Never Anyone But You by Rupert Thomson is a stunning and intimate novel that makes you wonder if perhaps he traveled back in time to witness the extraordinary and very real relationship between Suzanne Malherbe and Lucie Schowob, who are well known in the art world as Claude Cahun and Marcel Moore and befriended the likes of Dali and other avant garde artists. They decide to move to their home away from home in the Channel Islands because of the looming threat of Hitler. Soon they are faced with Nazis occupying their picturesque island, forcing the two women to rebel against the occupation.

The Seven Husbands of Evelyn Hugo by Taylor Jenkins Reid is a contemporary novel, but with so many flashbacks to Old Hollywood, I feel like this could qualify. Ok, I really want it to qualify! After seven husbands and fifty years in the spotlight, Evelyn Hugo has decided to tell her story. The big question being: Who was the love of Evelyn Hugo’s life? There’s scandal, extravagance, leading men, lavender marriages and overbearing studio bosses. This novel will leave you utterly absorbed and wishing Evelyn Hugo was a real-life film star.

And of course I must recommend a novel by Sarah Waters! The Paying Guests is set in the aftermath of World War I, Frances Wray and her mother must rent out rooms in their house due to accumulated losses and mounting debts. Newlyweds Leonard & Lilian Barber are the Wrays’ first tenants. It’s a big adjustment for the Wrays, who have to come to terms with having “paying guests” in their Champion Hill home. Along the way, Frances & Lillian get to know each other, and what begins as a friendship blossoms into something more. Then one day a catastrophe strikes which upends their existence and that of everyone they know. Sexy, gripping, and suspenseful, Sarah Waters is in top form.

There are a couple more books that came out earlier this year, which I am looking forward to reading and adding to my subgenre collection.
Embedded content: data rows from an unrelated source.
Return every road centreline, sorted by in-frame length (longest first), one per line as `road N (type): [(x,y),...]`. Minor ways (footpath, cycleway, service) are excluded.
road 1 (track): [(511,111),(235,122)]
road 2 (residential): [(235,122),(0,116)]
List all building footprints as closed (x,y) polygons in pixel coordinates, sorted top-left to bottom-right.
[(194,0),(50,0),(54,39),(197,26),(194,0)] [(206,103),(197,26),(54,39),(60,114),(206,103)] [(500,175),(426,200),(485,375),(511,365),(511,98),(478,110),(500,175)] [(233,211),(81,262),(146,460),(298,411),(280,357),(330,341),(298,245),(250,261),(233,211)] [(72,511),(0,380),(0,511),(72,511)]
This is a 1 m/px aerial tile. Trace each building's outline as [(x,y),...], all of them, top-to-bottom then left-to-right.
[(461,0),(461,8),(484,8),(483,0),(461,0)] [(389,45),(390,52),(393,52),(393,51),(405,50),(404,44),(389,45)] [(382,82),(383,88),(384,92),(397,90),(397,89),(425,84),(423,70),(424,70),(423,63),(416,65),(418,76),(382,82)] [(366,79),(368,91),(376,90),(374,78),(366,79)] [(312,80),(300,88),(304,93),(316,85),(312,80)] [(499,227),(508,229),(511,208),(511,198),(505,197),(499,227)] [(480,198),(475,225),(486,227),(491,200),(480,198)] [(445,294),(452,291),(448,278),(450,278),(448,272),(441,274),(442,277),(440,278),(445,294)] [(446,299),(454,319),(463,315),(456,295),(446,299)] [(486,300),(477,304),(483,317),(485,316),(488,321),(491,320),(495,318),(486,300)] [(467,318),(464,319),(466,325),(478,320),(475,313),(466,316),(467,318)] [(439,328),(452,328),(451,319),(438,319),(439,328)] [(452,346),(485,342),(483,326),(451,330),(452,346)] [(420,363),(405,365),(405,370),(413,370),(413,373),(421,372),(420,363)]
First is The Mercies by Kiran Millwood Hargrave. It is set in 1617 Norway. A sudden storm wipes out the men in the village, including every male member of Maren’s family. Three years later, a stranger arrives with his young wife, Ursa in tow. This stranger believes witchcraft was the cause of that storm. Ursa’s eyes are opened to a new way of life when she sees something in the village and independent women living there. Emily Barton of The New York Times Book Review calls The Mercies “among the best novels I’ve read in years. In addition to its beautiful writing, its subject matter is both enduring and timely."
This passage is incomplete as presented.